▶ **EXERCISE INSTRUCTIONS**:
**1)** Before the officer's certificate provision and the records below, rewrite the paragraph beginning "Covenant Compliance — the information" as a short list that keeps its main facts.
**2)** Carry on the officer's certificate provision from where it stops, after the paragraph ending "proposes to take with respect thereto."

▶ **EXERCISE TEXT**:
Segment Open

Section 7.2. Officer’s
Certificate . Each set of financial statements delivered to a
holder of Notes pursuant to Section 7.1(a) or
Section 7.1(b) hereof shall be accompanied by a certificate of
a Senior Financial Officer setting forth:
(a)
Covenant Compliance — the information (including
detailed calculations) required in order to establish whether the
Company was in compliance with the requirements of
Section 10.1 through Section 10.6 hereof, inclusive, and
any covenant deemed to be incorporated into this Agreement pursuant
to Section 10.10, during the quarterly or annual period
covered by the statements then being furnished (including with
respect to each such Section, where applicable, the calculations of
the maximum or minimum amount, ratio or percentage, as the case may
be, permissible under the terms of such Sections, and the
calculation of the amount, ratio or percentage then in existence);
and
(b)
Event of Default — a statement that such officer has
reviewed the relevant terms hereof such review shall not have
disclosed the existence during the quarterly or annual period
covered by the statements then being furnished of any condition or
event that constitutes a Default or an Event of Default or, if any
such condition or event existed or exists, specifying the nature
and period of existence thereof and what action the Company shall
have taken or proposes to take with respect thereto.

Segment Closed

▶ **SOURCE MATERIAL**:
Segment Open

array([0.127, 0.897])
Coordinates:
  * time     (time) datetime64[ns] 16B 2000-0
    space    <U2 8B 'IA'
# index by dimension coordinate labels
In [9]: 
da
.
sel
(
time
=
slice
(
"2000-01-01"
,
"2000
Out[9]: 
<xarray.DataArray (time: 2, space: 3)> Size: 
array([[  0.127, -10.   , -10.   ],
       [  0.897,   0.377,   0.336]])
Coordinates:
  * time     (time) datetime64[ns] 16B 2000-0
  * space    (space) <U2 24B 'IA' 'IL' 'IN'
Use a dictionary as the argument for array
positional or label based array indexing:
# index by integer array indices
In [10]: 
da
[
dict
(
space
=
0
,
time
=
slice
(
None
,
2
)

Segment Closed

▶ **RESPONSES PER TASK**:
**1)**
Covenant Compliance: the certificate must include:
- the information, with detailed calculations, needed to establish whether the Company complied with Section 10.1 through Section 10.6, inclusive, and with any covenant deemed incorporated into the Agreement under Section 10.10
- coverage of the quarterly or annual period covered by the financial statements being furnished
- for each such Section, where applicable, the calculation of the maximum or minimum amount, ratio or percentage permitted under its terms
- the calculation of the amount, ratio or percentage then in existence

**2)**
Section 7.3. Visitation
. The Company shall permit the representatives of each holder of
Notes that is an Institutional Investor:
(a)
No Default — if no Default or Event of Default then
exists, at the expense of such holder and upon reasonable prior
notice to the Company, to visit the principal executive office of
the Company, to discuss the affairs, finances and accounts of the
Company and its Subsidiaries with the Company’s officers, and
(with the consent of the Company, which consent will not be
unreasonably withheld) to visit the other offices and properties of
the Company and each Subsidiary, all at such reasonable times and
as often as may be reasonably requested in writing; and
(b)
Default — if a Default or Event of Default then
exists, at the expense of the Company, to visit and inspect any of
the offices or properties of the Company or any Subsidiary, to
examine all their respective books of account, records, reports and
other papers, to make copies and extracts therefrom, and to discuss
their respective affairs, finances and accounts with their
respective officers and independent public accountants (and by this
provision the Company authorizes said accountants to discuss the
affairs, finances and accounts of the Company and its
Subsidiaries), all at such times and as often as may be
requested.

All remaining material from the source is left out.